For the purposes of the question, I have assumed a monthly compounded interest rate of 3% per annum of the $100 monthly savings, as the question does not specify. Apply the formula where:
F=the future amount: unknown
x = the monthly payment ($100)
i= interest: 3% p a compounded monthly = `0.03/12 =` 0.0025
n=number of months: 20 years x 12 months per year=240. We multiply by the 12to get the months because t is compounded monthly.

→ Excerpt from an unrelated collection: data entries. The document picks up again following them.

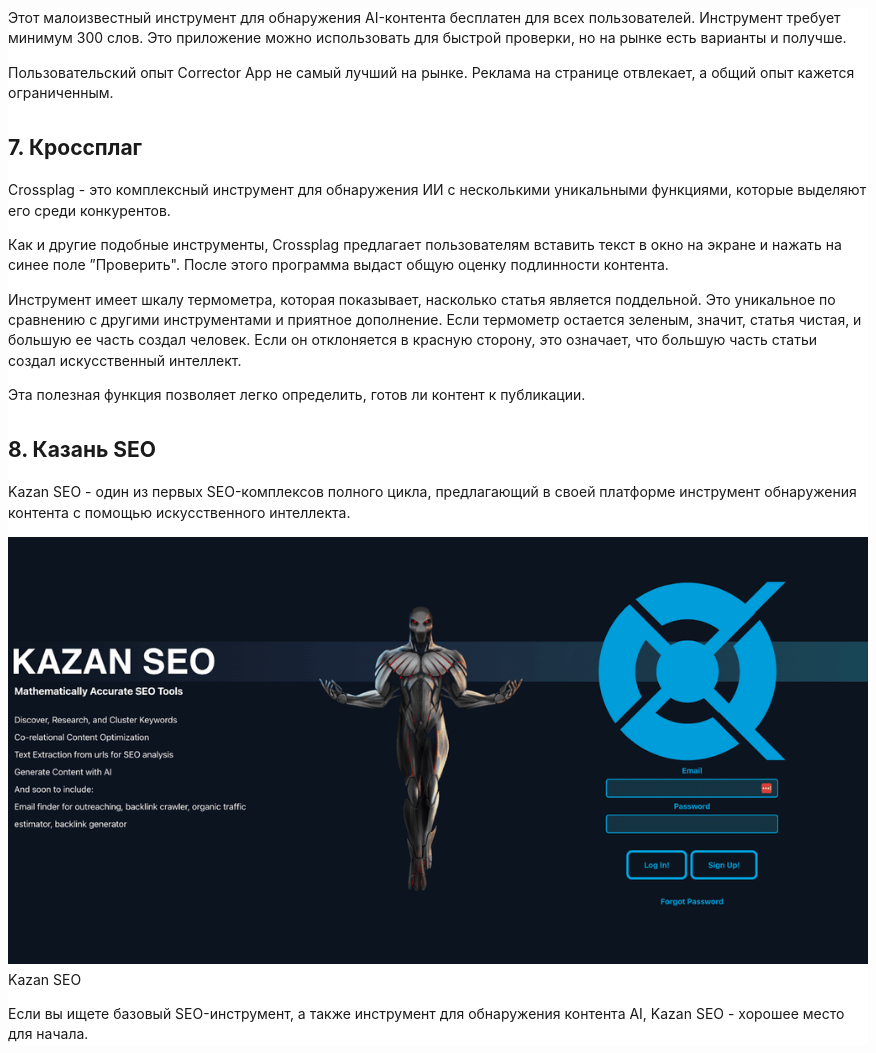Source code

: Этот малоизвестный инструмент для обнаружения AI-контента бесплатен для всех пользователей. Инструмент требует минимум 300 слов. Это приложение можно использовать для быстрой проверки, но на рынке есть варианты и получше.

Пользовательский опыт Corrector App не самый лучший на рынке. Реклама на странице отвлекает, а общий опыт кажется ограниченным.

## 7. Кроссплаг

Crossplag - это комплексный инструмент для обнаружения ИИ с несколькими уникальными функциями, которые выделяют его среди конкурентов.

Как и другие подобные инструменты, Crossplag предлагает пользователям вставить текст в окно на экране и нажать на синее поле ”Проверить". После этого программа выдаст общую оценку подлинности контента.

Инструмент имеет шкалу термометра, которая показывает, насколько статья является поддельной. Это уникальное по сравнению с другими инструментами и приятное дополнение. Если термометр остается зеленым, значит, статья чистая, и большую ее часть создал человек. Если он отклоняется в красную сторону, это означает, что большую часть статьи создал искусственный интеллект.

Эта полезная функция позволяет легко определить, готов ли контент к публикации.

## 8. Казань SEO

Kazan SEO - один из первых SEO-комплексов полного цикла, предлагающий в своей платформе инструмент обнаружения контента с помощью искусственного интеллекта.

![Kazan-SEO.png](../../assets/images/Kazan-SEO.png)Kazan SEO

Если вы ищете базовый SEO-инструмент, а также инструмент для обнаружения контента AI, Kazan SEO - хорошее место для начала.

If it was compounded annualy, we would not convert the 20 years into months.
`therefore F = (x[(1+i)^n-1])/i` becomes `F=(100[(1+0.0025)^240 - 1])/ 0.0025`
`therefore F=(100[(1.0025)^240 - 1])/0.0025`
Care to ensure that the operations are performed in the correct order and do not round off until you get to a final answer:
`therefore F= 82.07549953/0.0025`
Now we know he spends half and invests the remainder. Therefore we have $32830.20 divided by 2= $16415.10. Use the formula to establish
the amount (A): unknown
after 15 years x 12 months: therefore n= 180
from the current investment (P) which is $16415.10
where i = 3%: i= 0.0025 ( as it is compounded monthly)
`therefore A=P(1+i)^n` becomes
`A = 16415,10(1+0.0025)^180`
`therefore A= $25 729.55`
Care to do the operations in the correct order and do not round off too soon.
Ans: When Sam is 75 he will have $25 729.55.